Pensacola, Florida
Thursday December 14th 2017

Archives

Winners & Losers 4/14/16

Winners
Dr. Judy Bense
Navy Federal Credit Union presented the University of West Florida president with its inaugural ‘Partner of the Year’ award at its annual President’s Award ceremony. In March 2008, UWF and Navy Federal established an educational partnership, and over the last eight years, more than 1,100 credit union employees have been able to continue their education where they work.

Pensacola State College
The college has received $8 million in state funding toward the replacement of the 60-year-old Mary Ellison Baars Building on the Pensacola campus. The funds will facilitate the site preparation and engineering for a new 80,000 square-foot building that will house mathematics, computer science, cyber security, aviation maintenance, advanced manufacturing programs and other high-tech programs. It will play a key role in training students for jobs at VT Mobile Aerospace Engineering.

Baywoods Gully
The U.S. Department of Agriculture will award the City of Pensacola a $1.5 million Emergency Watershed Protection Program grant to complete work related to debris removal and erosion abatement within Baywoods Gully. The money comes in addition to the $1,179,000 that the USDA awarded to repair damage and improve erosion control measures in Carpenter Creek and Baywoods Gully. The work will minimize property owners’ exposure to hazardous conditions posed by slope failures that were caused by the April 2014 storm event.

Losers
Alan Grayson
Congressman Grayson, who is running in the Democratic primary to replace Sen. Marco Rubio, can’t shake an ethics investigation into his hedge fund. The Office of Congressional Ethics reported on April 5 that the issue merits “further review.” The complaint is that Grayson used his position as a sitting member of Congress to solicit investments into the fund, which would violate federal law and House rules. Grayson has said the allegations are politically motivated.
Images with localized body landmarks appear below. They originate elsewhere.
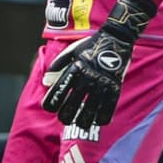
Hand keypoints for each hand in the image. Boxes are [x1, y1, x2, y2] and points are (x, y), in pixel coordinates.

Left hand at [41, 0, 156, 127]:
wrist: (116, 38)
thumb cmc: (91, 45)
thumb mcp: (72, 51)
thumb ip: (57, 66)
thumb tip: (45, 82)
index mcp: (74, 70)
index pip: (57, 93)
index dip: (50, 105)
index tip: (50, 108)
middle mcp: (86, 79)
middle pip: (71, 107)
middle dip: (65, 117)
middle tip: (66, 119)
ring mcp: (101, 85)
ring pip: (88, 113)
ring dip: (83, 122)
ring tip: (81, 124)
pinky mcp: (114, 88)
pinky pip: (107, 110)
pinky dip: (102, 119)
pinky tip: (98, 121)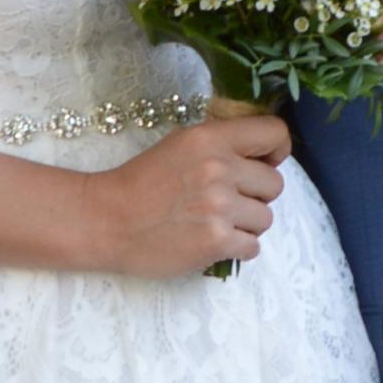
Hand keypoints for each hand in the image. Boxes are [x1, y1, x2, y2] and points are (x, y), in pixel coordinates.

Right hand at [91, 105, 290, 275]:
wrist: (105, 220)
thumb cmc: (140, 183)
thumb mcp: (180, 146)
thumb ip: (220, 146)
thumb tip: (263, 158)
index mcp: (210, 139)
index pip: (274, 134)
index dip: (277, 151)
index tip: (267, 163)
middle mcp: (219, 169)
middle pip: (275, 184)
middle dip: (256, 195)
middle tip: (227, 201)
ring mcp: (219, 207)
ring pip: (266, 219)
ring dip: (247, 225)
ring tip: (215, 223)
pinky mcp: (216, 241)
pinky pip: (253, 247)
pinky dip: (237, 248)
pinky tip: (213, 242)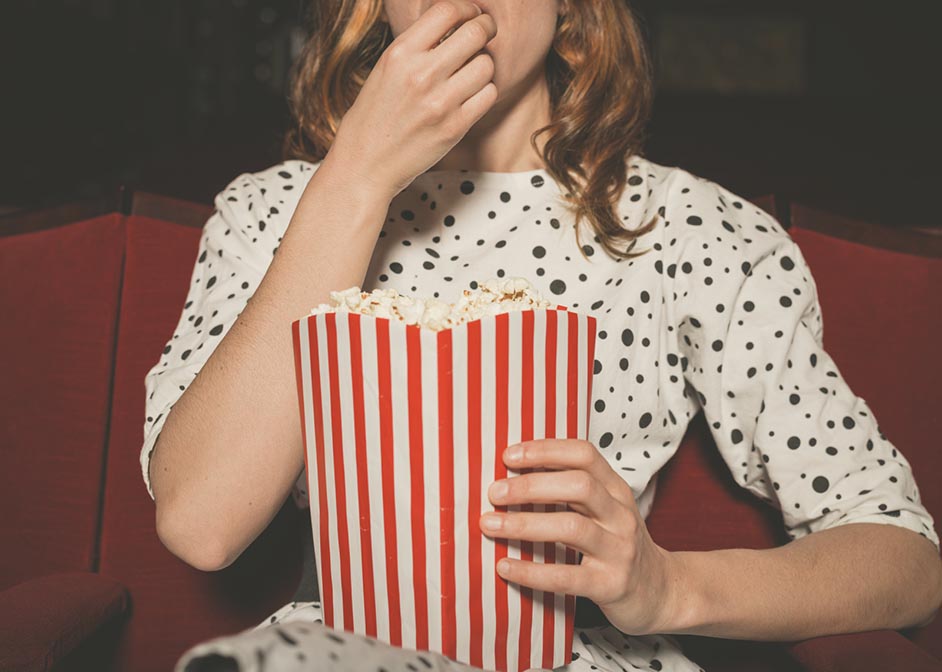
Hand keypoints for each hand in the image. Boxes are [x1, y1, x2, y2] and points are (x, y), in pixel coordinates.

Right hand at [327, 0, 497, 200]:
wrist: (365, 164)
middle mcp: (421, 74)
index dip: (467, 8)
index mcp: (400, 53)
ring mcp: (440, 102)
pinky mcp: (455, 127)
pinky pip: (489, 94)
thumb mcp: (385, 70)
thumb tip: (455, 24)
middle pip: (476, 33)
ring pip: (487, 64)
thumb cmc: (375, 116)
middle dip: (486, 29)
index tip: (472, 14)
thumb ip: (418, 46)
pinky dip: (485, 91)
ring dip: (485, 65)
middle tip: (485, 34)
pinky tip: (472, 95)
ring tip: (471, 72)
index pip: (447, 11)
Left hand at [479, 438, 680, 635]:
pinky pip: (567, 576)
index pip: (584, 454)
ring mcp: (619, 550)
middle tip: (494, 492)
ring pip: (572, 527)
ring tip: (490, 524)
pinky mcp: (610, 585)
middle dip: (531, 485)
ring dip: (524, 524)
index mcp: (616, 490)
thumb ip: (570, 491)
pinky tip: (505, 567)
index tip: (509, 456)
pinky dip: (531, 571)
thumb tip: (511, 474)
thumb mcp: (604, 510)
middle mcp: (621, 515)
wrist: (660, 593)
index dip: (545, 450)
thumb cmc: (617, 545)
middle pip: (579, 485)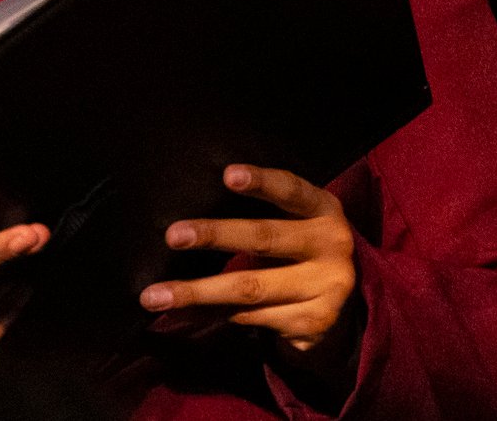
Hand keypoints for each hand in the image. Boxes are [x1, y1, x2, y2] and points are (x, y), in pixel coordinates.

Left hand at [143, 164, 360, 375]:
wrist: (343, 310)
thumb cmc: (302, 256)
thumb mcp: (298, 228)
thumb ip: (265, 219)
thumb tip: (193, 226)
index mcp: (326, 211)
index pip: (293, 192)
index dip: (262, 182)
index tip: (229, 175)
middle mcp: (333, 244)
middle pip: (266, 238)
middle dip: (217, 235)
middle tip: (174, 235)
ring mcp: (326, 285)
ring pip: (250, 287)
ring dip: (198, 290)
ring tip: (154, 295)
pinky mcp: (312, 321)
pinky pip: (250, 316)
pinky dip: (213, 314)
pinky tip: (185, 314)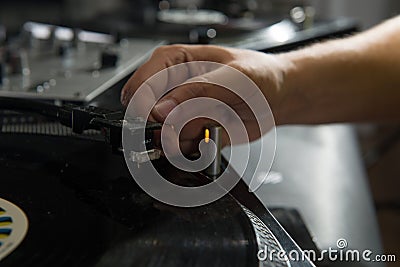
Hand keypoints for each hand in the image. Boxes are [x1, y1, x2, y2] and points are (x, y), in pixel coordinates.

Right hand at [121, 45, 287, 153]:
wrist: (277, 97)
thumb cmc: (259, 76)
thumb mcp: (233, 77)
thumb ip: (197, 92)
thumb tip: (163, 110)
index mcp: (174, 61)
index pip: (141, 88)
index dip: (147, 110)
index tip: (165, 124)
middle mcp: (171, 87)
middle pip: (146, 117)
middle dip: (169, 130)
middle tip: (197, 126)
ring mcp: (179, 112)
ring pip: (163, 138)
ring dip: (187, 140)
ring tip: (214, 124)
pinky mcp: (189, 131)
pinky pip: (179, 150)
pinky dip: (196, 150)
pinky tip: (213, 136)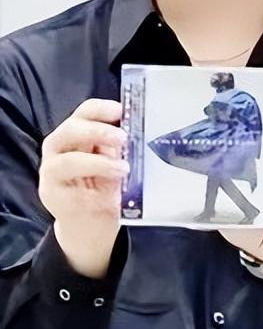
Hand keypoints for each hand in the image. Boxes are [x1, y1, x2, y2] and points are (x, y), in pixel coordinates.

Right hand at [38, 99, 129, 277]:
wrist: (90, 219)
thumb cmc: (105, 183)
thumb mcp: (117, 159)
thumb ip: (123, 146)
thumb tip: (145, 132)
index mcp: (78, 132)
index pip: (86, 112)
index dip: (102, 109)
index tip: (122, 111)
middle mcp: (60, 146)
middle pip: (71, 129)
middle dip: (98, 131)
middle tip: (123, 138)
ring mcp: (52, 169)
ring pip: (67, 160)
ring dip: (98, 163)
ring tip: (123, 169)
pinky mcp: (51, 193)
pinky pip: (69, 190)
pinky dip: (90, 192)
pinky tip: (108, 194)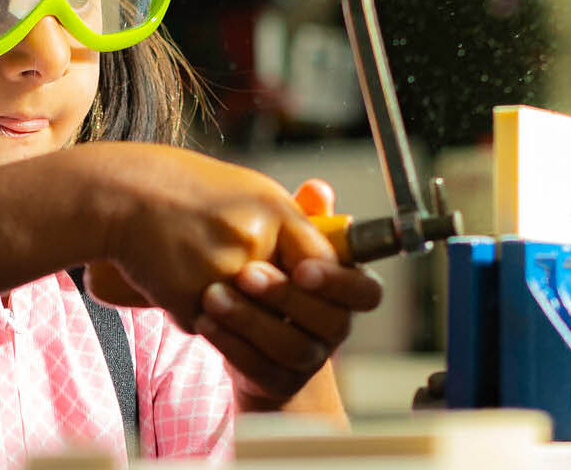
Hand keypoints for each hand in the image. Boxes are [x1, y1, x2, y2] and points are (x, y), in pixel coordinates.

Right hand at [72, 143, 334, 332]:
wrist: (121, 193)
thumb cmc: (185, 189)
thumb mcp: (248, 194)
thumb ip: (289, 226)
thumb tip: (324, 261)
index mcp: (275, 212)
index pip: (323, 265)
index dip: (323, 286)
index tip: (308, 288)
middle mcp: (253, 242)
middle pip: (285, 303)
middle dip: (272, 310)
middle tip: (252, 298)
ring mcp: (219, 273)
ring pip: (243, 320)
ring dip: (229, 315)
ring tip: (202, 277)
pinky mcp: (187, 299)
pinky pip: (204, 325)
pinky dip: (190, 309)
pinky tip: (172, 278)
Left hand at [194, 180, 384, 410]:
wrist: (254, 342)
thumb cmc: (276, 281)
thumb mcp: (287, 245)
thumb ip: (303, 219)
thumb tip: (317, 189)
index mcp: (346, 293)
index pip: (366, 292)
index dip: (337, 281)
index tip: (301, 266)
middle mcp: (335, 329)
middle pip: (328, 320)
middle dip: (285, 296)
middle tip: (246, 273)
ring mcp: (308, 360)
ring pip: (291, 346)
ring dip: (250, 319)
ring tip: (213, 295)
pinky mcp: (277, 381)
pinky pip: (258, 367)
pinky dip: (230, 343)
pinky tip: (204, 320)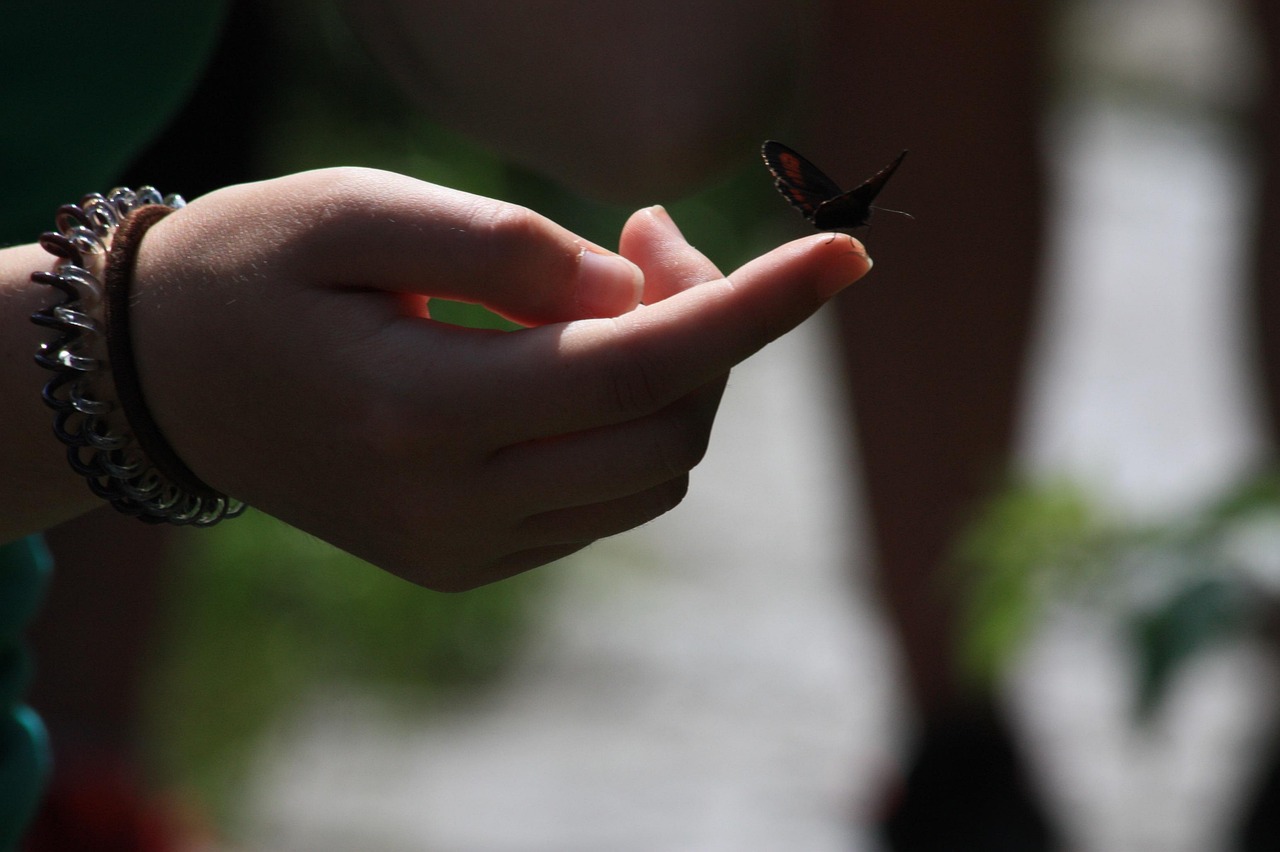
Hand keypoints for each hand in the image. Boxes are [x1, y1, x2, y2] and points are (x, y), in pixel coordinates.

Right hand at [131, 167, 871, 588]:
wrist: (167, 380)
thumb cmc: (253, 269)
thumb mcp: (358, 210)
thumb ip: (507, 248)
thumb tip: (637, 292)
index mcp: (418, 411)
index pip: (639, 366)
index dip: (757, 307)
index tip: (848, 253)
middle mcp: (452, 508)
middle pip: (668, 429)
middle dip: (707, 326)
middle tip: (649, 232)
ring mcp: (463, 551)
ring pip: (652, 474)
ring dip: (672, 377)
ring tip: (603, 291)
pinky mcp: (467, 562)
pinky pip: (605, 501)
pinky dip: (627, 423)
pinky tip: (573, 360)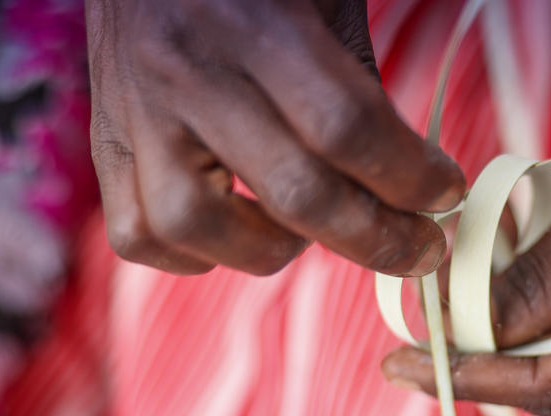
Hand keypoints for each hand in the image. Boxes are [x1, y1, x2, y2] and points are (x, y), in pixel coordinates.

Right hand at [87, 0, 463, 275]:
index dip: (410, 177)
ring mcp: (135, 111)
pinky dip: (194, 255)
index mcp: (255, 23)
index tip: (445, 194)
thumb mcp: (326, 1)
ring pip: (198, 226)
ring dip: (273, 251)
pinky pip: (138, 233)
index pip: (346, 127)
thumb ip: (359, 86)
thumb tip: (405, 181)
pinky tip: (239, 233)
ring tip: (311, 234)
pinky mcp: (105, 141)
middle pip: (294, 192)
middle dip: (378, 239)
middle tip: (420, 248)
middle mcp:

Santa Rosa County Commission
Milton city leaders want desperately to keep the county courthouse in their downtown. The rest of the county? Not so much. In a 2014 non-binding referendum vote, 31,743 voters rejected the idea. However, three county commissioners are set on downtown Milton, because it got the fewest negative votes. That’s not actually a mandate for a project that could cost taxpayers as much as $50 million.

Pinellas County School District
The U.S. Department of Education announced last week that it has opened a civil rights investigation into whether the Pinellas County School District systematically discriminates against black children by denying them access to the quality teachers and courses necessary for them to be successful academically. The announcement was triggered by a yearlong investigation by the Tampa Bay Times that focused on five Pinellas County schools in predominately African-American neighborhoods that have declined dramatically since 2007.